St Dubricius' was extensively restored in 1853-4 by J P Seddon, a contemporary and friend of the Rev William Poole, parish priest of Hentland and Hoarwithy from 1854 until his retirement in 1901. Rev Poole was immensely wealthy and owned large estates in Herefordshire, Radnorshire, Durham, Northumberland, and Devonshire. He died in 1902 at the age of 83. Poole never married.
The Rev William Poole was born in 1819, the fourth son of Edward Poole (1775-1848) of Stretton Grandison, Herefordshire and his wife Katherine, nee Biddle. Edward Poole was a prosperous member of the landed gentry; who in 1845, among other properties, owned 'Barrs Court', a small estate on the outskirts of Hereford, where ten years later the Hereford and Gloucester and the Hereford and Shrewsbury railway companies were to build their joint mixed gauge Hereford railway station.
In 1814-21 Edward Poole had engaged Robert Smirke, who was working on Eastnor Castle, to design the front of the Stretton Grandison family home, 'The Homend', a building with its origins in the 17th century. Smirke is best known for designing the main block and facade of the British Museum (1823–46). From 1817 Poole had landscaped the Homend Estate.
Edward and his wife Katherine had seven children: James (b 1811), Charlotte (b 1812). Frances (b 1813), Edward (b 1814), Catherine (b 1815), Richard (b 1817) and William (b 1819)
William Poole's one known leisure activity was archery. The 19th century archery revival, encouraged by Queen Victoria, led locally to the formation of the Herefordshire Archery Association of which William became a member. The associations were open to both men and women and the sexes mingled on the same grounds although did not directly compete. When the Herefordshire and the Worcestershire Associations played each other at a friendly competition at Witley Court in 1850 each picked twelve gentlemen and twelve ladies were chosen by each as representative of their respective counties. Young Rev William Poole's score of 31 was modest.
At the second meeting of the Herefordshire association in August 1851 at Hendre, Monmouth, (the home of the Rolls family) teams from the great houses of the area competed. Here the Rev William Poole achieved glory; playing for the Homend team he won the first gentleman's prize for hits.

■ Information supplied
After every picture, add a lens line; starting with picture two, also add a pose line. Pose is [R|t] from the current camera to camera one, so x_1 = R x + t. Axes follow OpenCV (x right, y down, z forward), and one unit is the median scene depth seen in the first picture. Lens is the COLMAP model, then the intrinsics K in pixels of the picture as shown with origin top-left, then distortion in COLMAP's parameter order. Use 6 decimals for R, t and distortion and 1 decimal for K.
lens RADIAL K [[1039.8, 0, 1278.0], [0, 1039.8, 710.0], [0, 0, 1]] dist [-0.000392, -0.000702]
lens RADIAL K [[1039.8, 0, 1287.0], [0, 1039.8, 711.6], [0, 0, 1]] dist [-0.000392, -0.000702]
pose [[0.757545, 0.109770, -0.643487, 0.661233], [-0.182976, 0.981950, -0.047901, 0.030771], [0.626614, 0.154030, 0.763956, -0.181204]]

■ Task instructions
Extract from the text on the Rev William Poole the stretch from "At the second" through "prize for hits.".

■ Output of the task
At the second meeting of the Herefordshire association in August 1851 at Hendre, Monmouth, (the home of the Rolls family) teams from the great houses of the area competed. Here the Rev William Poole achieved glory; playing for the Homend team he won the first gentleman's prize for hits.